Foreign exchange contracts
We record our forward contracts at fair value with the related gains or losses recorded in interest and other income, net. The gains and losses on these contracts are substantially offset by transaction gains and losses on the underlying balances being hedged. As of September 30, 2004, we held forward contracts with an aggregated notional value of $18.8 million to hedge the risks associated with U.S. dollar denominated assets and liabilities held by our Korean subsidiary. Aggregate net foreign exchange gains and losses on these hedging transactions and foreign currency remeasurement gains and losses are included in interest and other income, net, in our condensed consolidated statements of income.
6
Cash, cash equivalents and short-term investments
We held $111.1 million of cash, cash equivalents and short-term investments at September 30, 2004, which includes the $76.6 million net proceeds from our initial public offering on June 15, 2004. We invest our cash, cash equivalents and short-term investments through various banks and investment banking institutions. All short-term investments are classified as available-for-sale.
Use of estimates
The preparation of financial statements in conformity with accounting principles generally accepted in the United States requires us to make estimates and assumptions that affect the reported amounts of assets and liabilities and disclosure of contingent assets and liabilities at the date of the financial statements and reported amounts of revenue and expenses during the reporting period. Actual results could differ from those estimates, and such differences could affect the results of operations reported in future periods.
Risks and uncertainties and concentrations of credit risk
Our products are currently manufactured, assembled and tested by third-party contractors in Asia. We do not have long-term agreements with any of these contractors. A significant disruption in the operations of one or more of these contractors would impact the production of our products for a substantial period of time, which could have a material adverse effect on our business, financial condition, results of operations and cash flows.

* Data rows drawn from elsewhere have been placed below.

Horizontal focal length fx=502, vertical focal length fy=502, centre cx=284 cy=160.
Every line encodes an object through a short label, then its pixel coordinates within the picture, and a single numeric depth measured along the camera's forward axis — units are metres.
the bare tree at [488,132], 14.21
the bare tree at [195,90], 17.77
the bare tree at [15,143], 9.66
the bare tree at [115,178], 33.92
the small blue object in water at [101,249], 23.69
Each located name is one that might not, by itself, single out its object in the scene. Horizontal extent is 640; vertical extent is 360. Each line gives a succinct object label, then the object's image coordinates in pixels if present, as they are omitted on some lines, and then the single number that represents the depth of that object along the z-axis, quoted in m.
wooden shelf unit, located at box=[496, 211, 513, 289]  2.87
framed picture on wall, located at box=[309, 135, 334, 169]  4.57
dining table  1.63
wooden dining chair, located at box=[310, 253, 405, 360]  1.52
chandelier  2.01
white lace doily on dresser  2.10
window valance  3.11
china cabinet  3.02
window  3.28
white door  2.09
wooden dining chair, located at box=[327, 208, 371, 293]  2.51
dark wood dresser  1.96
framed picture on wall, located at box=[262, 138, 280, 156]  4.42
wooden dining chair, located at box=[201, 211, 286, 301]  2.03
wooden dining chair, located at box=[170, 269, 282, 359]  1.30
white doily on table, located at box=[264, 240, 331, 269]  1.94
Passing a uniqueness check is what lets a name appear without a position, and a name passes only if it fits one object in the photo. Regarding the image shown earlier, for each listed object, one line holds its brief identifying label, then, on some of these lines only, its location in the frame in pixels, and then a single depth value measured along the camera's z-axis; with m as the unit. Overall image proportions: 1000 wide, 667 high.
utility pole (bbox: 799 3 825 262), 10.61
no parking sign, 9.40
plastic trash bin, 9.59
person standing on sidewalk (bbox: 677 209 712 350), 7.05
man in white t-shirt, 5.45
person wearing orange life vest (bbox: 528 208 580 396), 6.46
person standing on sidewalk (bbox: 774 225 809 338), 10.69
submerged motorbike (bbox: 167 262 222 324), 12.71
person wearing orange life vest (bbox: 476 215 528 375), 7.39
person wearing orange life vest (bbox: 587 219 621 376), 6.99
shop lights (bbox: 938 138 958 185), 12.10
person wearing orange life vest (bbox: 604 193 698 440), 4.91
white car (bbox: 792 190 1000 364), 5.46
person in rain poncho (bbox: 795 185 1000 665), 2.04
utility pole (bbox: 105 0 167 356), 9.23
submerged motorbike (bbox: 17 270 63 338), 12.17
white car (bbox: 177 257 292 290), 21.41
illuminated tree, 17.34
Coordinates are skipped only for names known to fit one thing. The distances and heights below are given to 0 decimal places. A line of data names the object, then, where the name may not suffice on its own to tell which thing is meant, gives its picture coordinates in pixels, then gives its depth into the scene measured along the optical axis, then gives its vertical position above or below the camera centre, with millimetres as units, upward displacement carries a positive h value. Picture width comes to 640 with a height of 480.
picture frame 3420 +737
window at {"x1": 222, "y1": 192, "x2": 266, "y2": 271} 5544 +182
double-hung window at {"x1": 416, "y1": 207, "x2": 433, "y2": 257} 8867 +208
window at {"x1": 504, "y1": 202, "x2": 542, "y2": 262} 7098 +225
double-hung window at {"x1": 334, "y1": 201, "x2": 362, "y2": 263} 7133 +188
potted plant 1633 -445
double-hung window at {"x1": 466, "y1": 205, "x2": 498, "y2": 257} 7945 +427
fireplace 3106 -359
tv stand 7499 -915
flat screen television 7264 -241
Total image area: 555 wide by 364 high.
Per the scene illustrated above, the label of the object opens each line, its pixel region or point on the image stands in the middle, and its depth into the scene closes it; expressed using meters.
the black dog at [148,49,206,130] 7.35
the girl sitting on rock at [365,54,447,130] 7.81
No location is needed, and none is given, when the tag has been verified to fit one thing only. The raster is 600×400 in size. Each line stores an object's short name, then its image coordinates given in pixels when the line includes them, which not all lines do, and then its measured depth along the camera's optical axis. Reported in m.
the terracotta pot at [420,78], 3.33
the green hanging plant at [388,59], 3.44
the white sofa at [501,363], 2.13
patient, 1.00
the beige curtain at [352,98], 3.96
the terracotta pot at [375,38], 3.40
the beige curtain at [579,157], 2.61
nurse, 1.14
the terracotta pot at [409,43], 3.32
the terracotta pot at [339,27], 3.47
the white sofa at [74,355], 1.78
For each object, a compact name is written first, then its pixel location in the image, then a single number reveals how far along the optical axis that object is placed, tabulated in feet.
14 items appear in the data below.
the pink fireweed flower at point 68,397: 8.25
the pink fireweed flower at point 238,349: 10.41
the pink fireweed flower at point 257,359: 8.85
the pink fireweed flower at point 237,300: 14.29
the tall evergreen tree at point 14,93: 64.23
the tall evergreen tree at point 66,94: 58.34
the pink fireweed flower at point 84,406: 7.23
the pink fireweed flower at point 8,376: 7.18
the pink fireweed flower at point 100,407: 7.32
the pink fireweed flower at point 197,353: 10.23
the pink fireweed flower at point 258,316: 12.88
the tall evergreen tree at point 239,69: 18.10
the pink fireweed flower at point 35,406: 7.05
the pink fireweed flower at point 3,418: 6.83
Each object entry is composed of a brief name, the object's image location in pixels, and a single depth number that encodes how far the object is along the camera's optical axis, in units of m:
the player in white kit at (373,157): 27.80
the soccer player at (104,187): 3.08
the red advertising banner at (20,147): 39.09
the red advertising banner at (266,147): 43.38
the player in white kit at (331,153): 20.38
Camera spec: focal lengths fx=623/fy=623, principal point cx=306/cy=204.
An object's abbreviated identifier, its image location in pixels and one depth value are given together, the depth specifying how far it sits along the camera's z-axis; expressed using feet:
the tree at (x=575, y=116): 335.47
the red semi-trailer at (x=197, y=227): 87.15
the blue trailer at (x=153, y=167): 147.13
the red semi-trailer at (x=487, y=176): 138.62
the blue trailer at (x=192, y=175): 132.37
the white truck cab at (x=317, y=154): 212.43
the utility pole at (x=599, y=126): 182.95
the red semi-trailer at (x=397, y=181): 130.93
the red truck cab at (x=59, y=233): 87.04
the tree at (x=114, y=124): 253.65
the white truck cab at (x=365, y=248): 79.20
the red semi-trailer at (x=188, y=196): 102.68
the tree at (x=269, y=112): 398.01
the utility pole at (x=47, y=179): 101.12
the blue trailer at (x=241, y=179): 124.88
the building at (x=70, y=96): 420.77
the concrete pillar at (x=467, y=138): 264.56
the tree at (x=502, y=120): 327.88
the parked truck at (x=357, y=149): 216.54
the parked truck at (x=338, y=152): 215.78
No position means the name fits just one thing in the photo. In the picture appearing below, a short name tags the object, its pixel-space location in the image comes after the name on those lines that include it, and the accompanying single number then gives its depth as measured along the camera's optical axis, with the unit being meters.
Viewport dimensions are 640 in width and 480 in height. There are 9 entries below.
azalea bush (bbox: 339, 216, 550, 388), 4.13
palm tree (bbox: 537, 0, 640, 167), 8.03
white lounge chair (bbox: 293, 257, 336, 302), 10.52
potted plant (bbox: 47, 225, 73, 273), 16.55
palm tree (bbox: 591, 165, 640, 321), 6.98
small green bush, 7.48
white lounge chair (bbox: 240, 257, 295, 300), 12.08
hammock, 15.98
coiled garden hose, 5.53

Financial instruments that potentially subject us to concentrations of credit risk consist primarily of cash, cash equivalents, investments and accounts receivable. We place our cash primarily in checking and money market accounts with reputable financial institutions. Deposits held with these financial institutions may exceed the amount of insurance provided on such deposits. We have not experienced any material losses on deposits of our cash and cash equivalents. Short-term investments consist of a diversified portfolio of municipal bonds, commercial paper, and government agency bonds with maturities less than one year or specifically identified to fund current operations. All investments are classified as available-for-sale. We do not hold or issue financial instruments for trading purposes.
We perform ongoing credit evaluations of each of our customers and adjust credit limits based upon payment history and the customers credit worthiness, as determined by our review of their current credit information. We regularly monitor collections and payments from our customers and maintain an allowance for doubtful accounts based upon our historical experience and any specific customer collection issues we have identified.